Just had a thought. I'd be interested to know where all this bollocks about IPA came from anyway. I don't remember weak IPA being ridiculed and harassed by style freaks in the early 80's. I am sure some long established IPA branded products have changed their name because of this. I remember the story about the origens of IPA but it just seemed to be accepted that today IPA was just another name for bitter. It'll happen to Mild as well. Somebody will pick some moment in time and then we will have "Of course it is not a proper XXX, XXXs were around 7.0 ABV and were heavily hopped. The hops helped thin the blood, this helped foundry workers to stay cool." On an end note, whilst ordering a pint of Flower's IPA an acquaintance, who has no interest in beer history, informed me that IPA used to be made from the slops and dregs returned from India.

Ron Pattinson said...

Gavin, I'm doing my bit to defend the weak IPA tradition. It's a type of IPA that's been around since at least the 1890's. It's a disgrace how it's been attacked.

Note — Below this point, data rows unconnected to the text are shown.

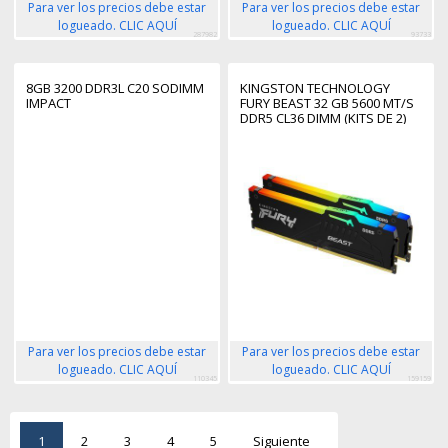
Para ver los precios debe estar
Para ver los precios debe estar
logueado. CLIC AQUÍ
logueado. CLIC AQUÍ
287982
93733
8GB 3200 DDR3L C20 SODIMM
KINGSTON TECHNOLOGY
IMPACT
FURY BEAST 32 GB 5600 MT/S
DDR5 CL36 DIMM (KITS DE 2)
RGB
Para ver los precios debe estar
Para ver los precios debe estar
logueado. CLIC AQUÍ
logueado. CLIC AQUÍ
110345
159159
1
2
3
4
5
Siguiente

The distinction between Pale Ale and IPA in Britain has been much less distinct than style Stalins would have you believe.

The IPA tree has several branches.

The Burton type - think White Shield - that was well above average strength.

The American type. Which was more like the Burton version in terms of gravity. Or higher. Beers like Ballantine IPA shaped American ideas about the style. That's why beer lovers in the US came to associate IPA with a strong beer. Because that's what it was in an American context.

Context is what it's all about. And dynamics. If you want to analyse beer styles meaningfully.

Ron Pattinson said...

Gavin, picking a particular historical example of a style as being "authentic". That's a great example of ignoring the dynamics of beer styles.

Change is what they're all about. And what makes them fascinating.

Gavin said...

I have been following this blog for a couple of years now. Dynamics certainly is the key to understanding the history of beer styles.
The information on this blog has confirmed and proved much of what I have considered on a more intuative level. I have never met anyone who can satisfactorily tell me the difference between Pale ale and Bitter, a Stout and a Porter, and Southern Brown Ale is not even a useful term in an "etic" sense. Of course, there is the contradicting factor that misinformation will influence the development of beer styles in the future.

What is your opinion on Golden Ale? As a style there does not seem to me to be much in the way of unifying charactor or ingredients. Unless it is branded as such, Golden Ale is not called for, whereas, Bitter, Mild or Lager are. Camra coined the style, it could have been called Summer Ale or any number of names used by brewers. Even so, Golden Ales do seem to represent a deliberate attempt by brewers to create a paler Ale to attract lager drinkers.
There are some interesting Dynamics going on but is it realy a new style?

Ron Pattinson said...

Gavin, I've turned into a real lumper. I would describe Golden Ale as a subset of Pale Ale. Like IPA or Light Ale. And Bitters that pale aren't anything recent - just look at Boddingtons.